Kata-kata Pram terdengar keras, langsung menohok hati.
Ia melanjutkan perkataannya, "Betapa rendahnya budaya
kita. Rendah sekali. Saya mengerti jarak kita sekarang
ini dengan masa kanibalisme belum satu setengah abad.
Mengapa orang mudah sekali membunuh. Jarak budaya
kanibalisme itu masih dekat sekali," katanya mencoba
menyimpulkan. 

Saya termenung. Jika Pram yang begitu banyak berkorban
masih merasa bersalah, bagaimana dengan saya?
Bagaimana dengan kita? Seringkali kita bingung dengan
paradoks semacam ini: katanya bangsa ini bangsa
beradab dan berbudaya tinggi. Namun kadang-kadang saya
terpaksa percaya bahwa kenyataan "jauh panggang dari
api". Sebab, siapa lagi yang mengiringi pergantian
pemimpin nasionalnya, baik pada masa peralihan Orde
Lama ke Orde Baru maupun pasca-Orde Baru, dengan
didahului jatuhnya korban jiwa dan harta benda
rakyatnya? Di negeri ini, hal semacam itu berulang
kali terjadi-bahkan sejak ratusan tahun lalu (ingat
episode berdarah pergantian tahta raja-raja di Jawa). 

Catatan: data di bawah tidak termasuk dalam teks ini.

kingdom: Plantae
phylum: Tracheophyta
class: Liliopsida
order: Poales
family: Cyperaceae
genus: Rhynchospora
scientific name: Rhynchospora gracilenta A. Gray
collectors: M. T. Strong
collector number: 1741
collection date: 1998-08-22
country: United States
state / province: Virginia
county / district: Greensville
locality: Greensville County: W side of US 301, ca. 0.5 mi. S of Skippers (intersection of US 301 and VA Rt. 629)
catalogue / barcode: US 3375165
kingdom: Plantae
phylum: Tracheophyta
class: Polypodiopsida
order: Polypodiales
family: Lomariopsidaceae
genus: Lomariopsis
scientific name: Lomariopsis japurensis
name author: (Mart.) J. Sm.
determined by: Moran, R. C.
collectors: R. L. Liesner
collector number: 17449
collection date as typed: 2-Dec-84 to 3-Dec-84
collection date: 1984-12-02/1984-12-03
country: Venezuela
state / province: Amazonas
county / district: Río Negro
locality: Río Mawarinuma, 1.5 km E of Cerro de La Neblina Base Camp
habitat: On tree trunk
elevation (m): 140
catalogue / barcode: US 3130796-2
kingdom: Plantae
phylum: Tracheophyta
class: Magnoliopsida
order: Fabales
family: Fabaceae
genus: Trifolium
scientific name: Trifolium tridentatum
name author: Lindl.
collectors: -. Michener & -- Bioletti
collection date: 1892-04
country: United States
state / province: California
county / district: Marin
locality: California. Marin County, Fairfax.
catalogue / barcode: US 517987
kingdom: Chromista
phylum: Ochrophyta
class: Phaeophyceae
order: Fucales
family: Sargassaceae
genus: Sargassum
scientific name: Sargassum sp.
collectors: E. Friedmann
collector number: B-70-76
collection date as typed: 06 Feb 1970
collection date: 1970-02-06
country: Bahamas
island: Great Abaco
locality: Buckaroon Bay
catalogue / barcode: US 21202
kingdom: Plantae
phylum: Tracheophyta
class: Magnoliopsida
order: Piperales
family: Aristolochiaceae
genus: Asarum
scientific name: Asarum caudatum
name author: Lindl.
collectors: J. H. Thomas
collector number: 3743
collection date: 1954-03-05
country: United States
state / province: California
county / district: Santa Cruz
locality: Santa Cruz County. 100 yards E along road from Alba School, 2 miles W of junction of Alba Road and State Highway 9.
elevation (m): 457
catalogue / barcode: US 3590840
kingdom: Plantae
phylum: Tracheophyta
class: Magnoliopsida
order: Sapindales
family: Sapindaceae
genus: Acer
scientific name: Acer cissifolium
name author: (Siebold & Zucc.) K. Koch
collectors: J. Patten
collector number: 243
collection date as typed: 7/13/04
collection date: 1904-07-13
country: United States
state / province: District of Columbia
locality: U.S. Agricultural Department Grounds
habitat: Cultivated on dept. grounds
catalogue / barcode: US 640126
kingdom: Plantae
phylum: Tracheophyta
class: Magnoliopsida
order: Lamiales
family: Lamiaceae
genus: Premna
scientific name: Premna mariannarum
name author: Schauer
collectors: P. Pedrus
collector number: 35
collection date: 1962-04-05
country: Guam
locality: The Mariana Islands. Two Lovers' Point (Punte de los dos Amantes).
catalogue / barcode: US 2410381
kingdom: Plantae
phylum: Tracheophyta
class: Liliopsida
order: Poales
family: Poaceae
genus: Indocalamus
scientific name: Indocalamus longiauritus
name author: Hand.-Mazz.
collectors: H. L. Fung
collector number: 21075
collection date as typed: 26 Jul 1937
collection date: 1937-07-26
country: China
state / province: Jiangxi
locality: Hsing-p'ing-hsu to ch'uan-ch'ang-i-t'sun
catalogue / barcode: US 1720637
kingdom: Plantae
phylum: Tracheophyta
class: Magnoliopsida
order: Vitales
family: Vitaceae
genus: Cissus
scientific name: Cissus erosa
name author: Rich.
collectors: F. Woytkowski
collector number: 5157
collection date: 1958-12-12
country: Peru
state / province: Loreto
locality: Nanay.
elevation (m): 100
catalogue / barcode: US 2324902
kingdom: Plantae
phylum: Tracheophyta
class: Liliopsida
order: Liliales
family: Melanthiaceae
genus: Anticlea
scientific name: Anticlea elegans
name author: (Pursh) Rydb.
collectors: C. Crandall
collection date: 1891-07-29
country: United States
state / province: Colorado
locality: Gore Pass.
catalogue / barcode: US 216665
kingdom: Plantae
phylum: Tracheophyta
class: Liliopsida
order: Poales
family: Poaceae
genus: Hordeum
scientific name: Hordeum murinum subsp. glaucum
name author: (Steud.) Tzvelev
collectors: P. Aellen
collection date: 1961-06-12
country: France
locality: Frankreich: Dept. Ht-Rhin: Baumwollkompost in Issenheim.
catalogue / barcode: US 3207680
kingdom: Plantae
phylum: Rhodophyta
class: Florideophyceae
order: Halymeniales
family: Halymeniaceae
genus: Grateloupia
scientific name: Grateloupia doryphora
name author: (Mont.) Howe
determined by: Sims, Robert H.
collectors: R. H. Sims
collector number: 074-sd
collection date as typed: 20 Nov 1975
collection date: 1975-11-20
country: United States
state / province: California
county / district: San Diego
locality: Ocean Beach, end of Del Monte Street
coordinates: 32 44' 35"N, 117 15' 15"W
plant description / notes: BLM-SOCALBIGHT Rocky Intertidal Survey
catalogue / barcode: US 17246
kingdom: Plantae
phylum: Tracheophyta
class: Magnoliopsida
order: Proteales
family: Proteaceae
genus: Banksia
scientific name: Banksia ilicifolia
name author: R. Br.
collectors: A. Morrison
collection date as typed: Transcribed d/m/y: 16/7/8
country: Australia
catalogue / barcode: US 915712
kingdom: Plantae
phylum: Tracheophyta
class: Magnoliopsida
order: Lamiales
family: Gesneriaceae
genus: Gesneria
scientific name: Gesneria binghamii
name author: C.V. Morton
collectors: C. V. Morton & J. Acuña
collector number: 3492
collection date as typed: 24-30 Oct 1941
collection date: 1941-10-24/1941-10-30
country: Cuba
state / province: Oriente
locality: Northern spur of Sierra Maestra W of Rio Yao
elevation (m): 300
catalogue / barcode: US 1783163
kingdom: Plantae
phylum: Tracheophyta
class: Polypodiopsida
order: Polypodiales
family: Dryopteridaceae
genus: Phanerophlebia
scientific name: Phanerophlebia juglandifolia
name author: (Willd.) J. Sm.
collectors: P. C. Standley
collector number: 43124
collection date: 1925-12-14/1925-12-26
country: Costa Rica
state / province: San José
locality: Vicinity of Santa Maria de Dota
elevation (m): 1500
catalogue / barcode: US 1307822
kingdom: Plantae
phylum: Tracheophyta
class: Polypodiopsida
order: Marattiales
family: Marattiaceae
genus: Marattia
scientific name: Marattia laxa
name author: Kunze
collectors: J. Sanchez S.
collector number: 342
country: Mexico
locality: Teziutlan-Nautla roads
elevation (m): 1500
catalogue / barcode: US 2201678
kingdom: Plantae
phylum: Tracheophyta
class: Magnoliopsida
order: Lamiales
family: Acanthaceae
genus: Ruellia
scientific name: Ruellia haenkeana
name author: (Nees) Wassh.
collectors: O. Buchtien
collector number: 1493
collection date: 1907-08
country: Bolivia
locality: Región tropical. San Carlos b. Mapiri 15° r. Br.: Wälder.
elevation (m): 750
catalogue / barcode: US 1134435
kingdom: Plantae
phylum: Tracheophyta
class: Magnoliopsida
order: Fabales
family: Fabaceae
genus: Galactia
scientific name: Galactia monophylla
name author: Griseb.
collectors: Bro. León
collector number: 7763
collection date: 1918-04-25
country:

Dalam buku Menjadi Indonesia, Parakitri dengan bagus
menggambarkan sifat- sifat kekuasaan lokal di
Nusantara yang terpusat di tangan raja, dan tampaknya
rendah tingkat kelembagaan dan kepastiannya, keras
penggunaannya, bahkan berdarah. Juga dipaparkan
bagaimana kekuasaan itu runtuh, bukan terutama karena
hantaman kekuasaan Barat, tapi justru karena
sifat-sifatnya tadi itu. 

Padahal, di zaman modern banyak negara mengganti
presiden atau kepala pemerintahannya sama mudahnya
dengan mengganti kaos kaki, melalui sebuah proses yang
demokratis pula. Tampaknya, ada di antara bangsa kita
telanjur terbiasa bersikap dikotomis dan apriori.
Seolah-olah ada dinding tak terlihat antara "kita" dan
"mereka". Kita terjebak dalam penyeragaman cara pikir
dan sudut pandang. Akibatnya, pemaknaan sempit dalam
menghayati aliran politik dan pemikiran yang berbeda,
agama yang dianut, atau keragaman kultur, menyebabkan
meluasnya sentimen pada berbagai bidang kehidupan. 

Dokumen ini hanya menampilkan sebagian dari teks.